Post n°1931 pubblicato il 15 Maggio 2008 da Antalb
 

Non si assaltano i campi rom. Punto. Non si dà fuoco alle baracche degli zingari. Punto. È ovvio, è banale, è scontato ma è bene ribadirlo con assoluta nettezza. Ciò detto, è altrettanto vero che non si rapiscono i bambini, non li si utilizza come schiavi, non si ruba negli appartamenti. Ma anche qui, meglio essere chiari fino in fondo: quanto appena esposto non costituisce giustificazione o attenuante per gli scalmanati di Ponticelli. Rappresenta invece un capo d’accusa per chi ha lasciato che le cose arrivassero a questo punto e ora non può cavarsela accusando di razzismo la gente che vuol cacciare i rom da sotto casa, ma è invece chiamato a capire il motivo dell’esasperazione e, possibilmente, a dare risposte concrete.
Stiamo parlando della politica in generale e in particolare di quella cultura buonista sulla pelle degli altri che permea la sinistra e parte del mondo cattolico. Quella cultura, per intenderci, che ha portato il quotidiano di Rifondazione comunista Liberazione a titolare «Tornano le leggi razziali» a proposito del pacchetto sicurezza che il nuovo governo intende varare e il Manifesto a strillare addirittura: «Pogrom contro i rom» (dal dizionario Garzanti: «Pogrom: massacri perpetrati contro gli ebrei nella Russia zarista, tra il 1881 e il 1921»).
Toni sorprendenti persino in giornali abituati a una certa disinvoltura, diciamo così, nel trattare la questione ebraica. E deludenti anche, specialmente per quanto riguarda il foglio diretto da Piero Sansonetti che, all’indomani della batosta elettorale subita dalla Sinistra arcobaleno, aveva avviato una certa analisi critica culminata in un reportage dalla fabbrica Fiat di Mirafiori. Perché gli operai hanno votato Lega Nord anziché i partiti marxisti che da sempre pretendono di rappresentarli?, era stata la domanda di fondo. E la risposta era arrivata: «Perché quelli ormai pensano solo agli omosessuali e agli zingari, non a noi».

Esercizio 1: Nel testo sui campi rom, con quale titolo il quotidiano Liberazione ha commentato il pacchetto sicurezza del nuovo governo?
Esercizio 2: Estendi il testo sui campi rom, riprendendo subito dopo la sua ultima frase.

Voci riportate:

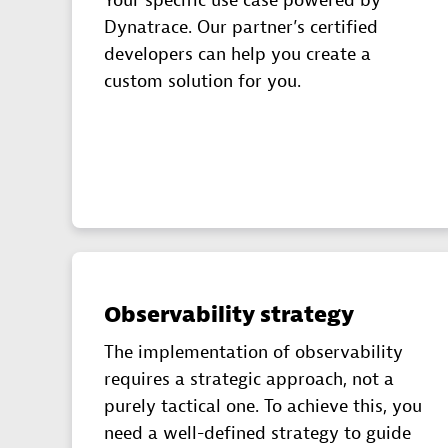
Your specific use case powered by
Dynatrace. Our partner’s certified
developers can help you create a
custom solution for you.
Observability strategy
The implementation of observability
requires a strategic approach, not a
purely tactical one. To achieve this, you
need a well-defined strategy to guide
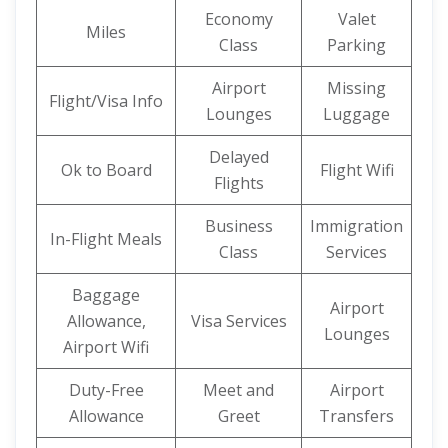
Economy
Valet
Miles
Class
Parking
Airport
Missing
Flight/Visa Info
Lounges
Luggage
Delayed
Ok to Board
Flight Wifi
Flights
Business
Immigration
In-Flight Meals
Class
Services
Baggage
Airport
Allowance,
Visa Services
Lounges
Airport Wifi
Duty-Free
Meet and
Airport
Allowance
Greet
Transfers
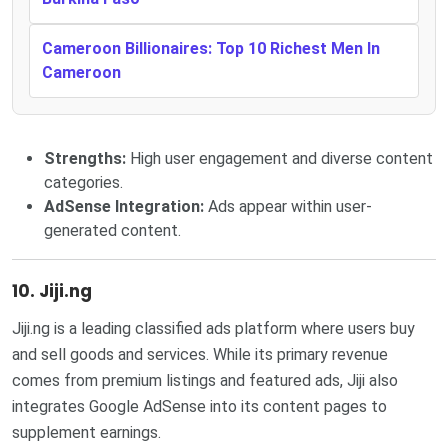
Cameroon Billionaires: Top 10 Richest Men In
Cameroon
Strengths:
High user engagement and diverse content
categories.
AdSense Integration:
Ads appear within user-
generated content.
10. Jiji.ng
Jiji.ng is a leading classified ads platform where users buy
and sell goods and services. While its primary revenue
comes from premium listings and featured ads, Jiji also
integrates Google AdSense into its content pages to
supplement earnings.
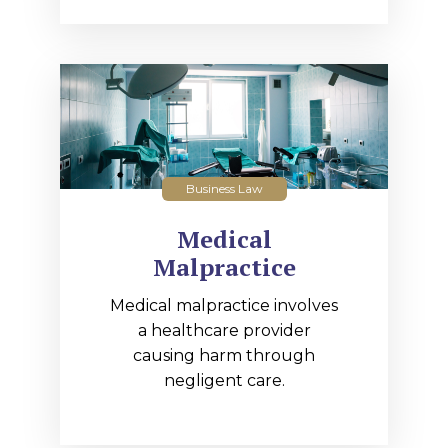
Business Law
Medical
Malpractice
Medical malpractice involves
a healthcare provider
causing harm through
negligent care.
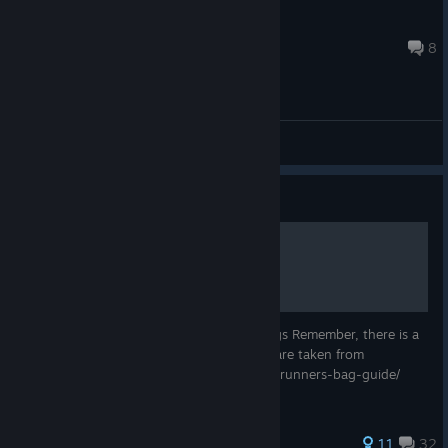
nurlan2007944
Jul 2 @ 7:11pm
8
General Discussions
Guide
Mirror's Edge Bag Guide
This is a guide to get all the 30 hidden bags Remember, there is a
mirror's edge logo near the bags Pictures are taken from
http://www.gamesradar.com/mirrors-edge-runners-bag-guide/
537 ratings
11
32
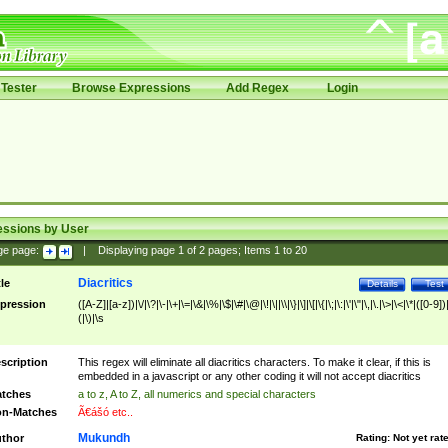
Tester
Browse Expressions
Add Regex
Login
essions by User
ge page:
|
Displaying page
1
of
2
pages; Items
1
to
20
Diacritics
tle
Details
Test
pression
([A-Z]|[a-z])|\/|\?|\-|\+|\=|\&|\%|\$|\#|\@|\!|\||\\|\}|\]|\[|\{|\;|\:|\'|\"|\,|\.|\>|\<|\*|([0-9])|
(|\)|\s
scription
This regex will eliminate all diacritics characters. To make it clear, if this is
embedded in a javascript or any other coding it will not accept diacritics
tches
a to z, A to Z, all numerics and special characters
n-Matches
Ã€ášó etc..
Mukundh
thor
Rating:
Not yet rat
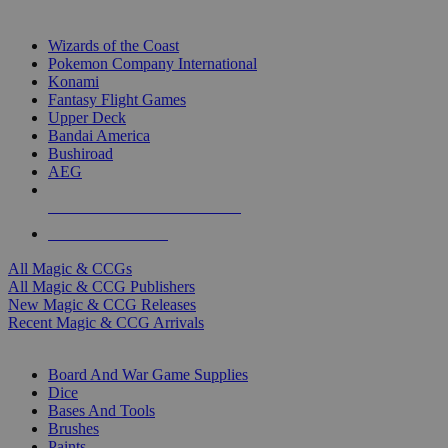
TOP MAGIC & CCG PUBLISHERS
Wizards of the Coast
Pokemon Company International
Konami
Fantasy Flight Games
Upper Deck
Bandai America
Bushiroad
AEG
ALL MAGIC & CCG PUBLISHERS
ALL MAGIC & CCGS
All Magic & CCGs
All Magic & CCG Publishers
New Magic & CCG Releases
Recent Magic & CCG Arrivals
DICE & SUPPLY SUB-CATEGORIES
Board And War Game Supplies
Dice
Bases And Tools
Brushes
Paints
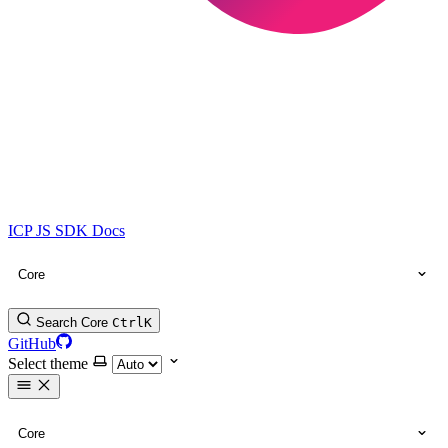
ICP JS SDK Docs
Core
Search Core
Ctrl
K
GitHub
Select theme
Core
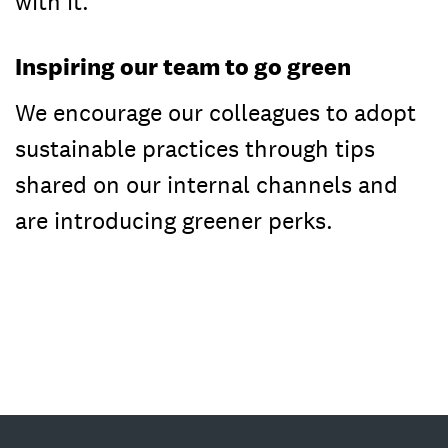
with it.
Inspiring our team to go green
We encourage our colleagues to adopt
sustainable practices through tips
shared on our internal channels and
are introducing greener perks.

Risposta 1: «Tornano le leggi razziali».

Risposta 2:
Semplice e diretta come una staffilata. Con un corollario inespresso ma solare. Punto primo, la cosiddetta microcriminalità colpisce soprattutto i quartieri più popolari dove vivono le fasce più deboli della popolazione. Punto secondo, la sicurezza non è un optional ma un’esigenza primaria, giustamente vissuta dai cittadini come un diritto: io cedo a te, Stato, parte della mia libertà in cambio di alcuni servizi fondamentali, tra i quali la difesa (del territorio, della proprietà, dell’incolumità personale) è al primissimo posto. Funzionava così nelle comunità preistoriche, nelle tribù, nelle città-stato, negli imperi. Funziona così anche oggi. Il nuovo governo sta semplicemente cercando di rispettare questo patto basilare.
Anche a sinistra qualcuno ha recepito il messaggio. Veltroni aveva invocato misure severissime all’indomani dell’omicidio di Giovanna Reggiani. Filippo Penati, ex Pci, ex sindaco Pds di Sesto San Giovanni, la Stalingrado d’Italia, attuale presidente Ds della Provincia di Milano, l’ha detto papale papale: «L’obiettivo è zero campi rom nel nostro territorio. Anzi, per essere precisi, l’obiettivo è zero rom». Ora anche il vicepresidente della rossa (?) Emilia, Flavio Delbono, annuncia un giro di vite sull’immigrazione.
Già, perché è vero che i campi rom non si assaltano, però si possono sgomberare. È vero che le baracche abusive non si bruciano, ma si possono, anzi si devono, demolire. Quando avranno finito di dipingere Verona come la capitale del Quarto Reich e di infilare divise da SS agli abitanti di Ponticelli, forse se ne accorgeranno anche i compagni intellettuali.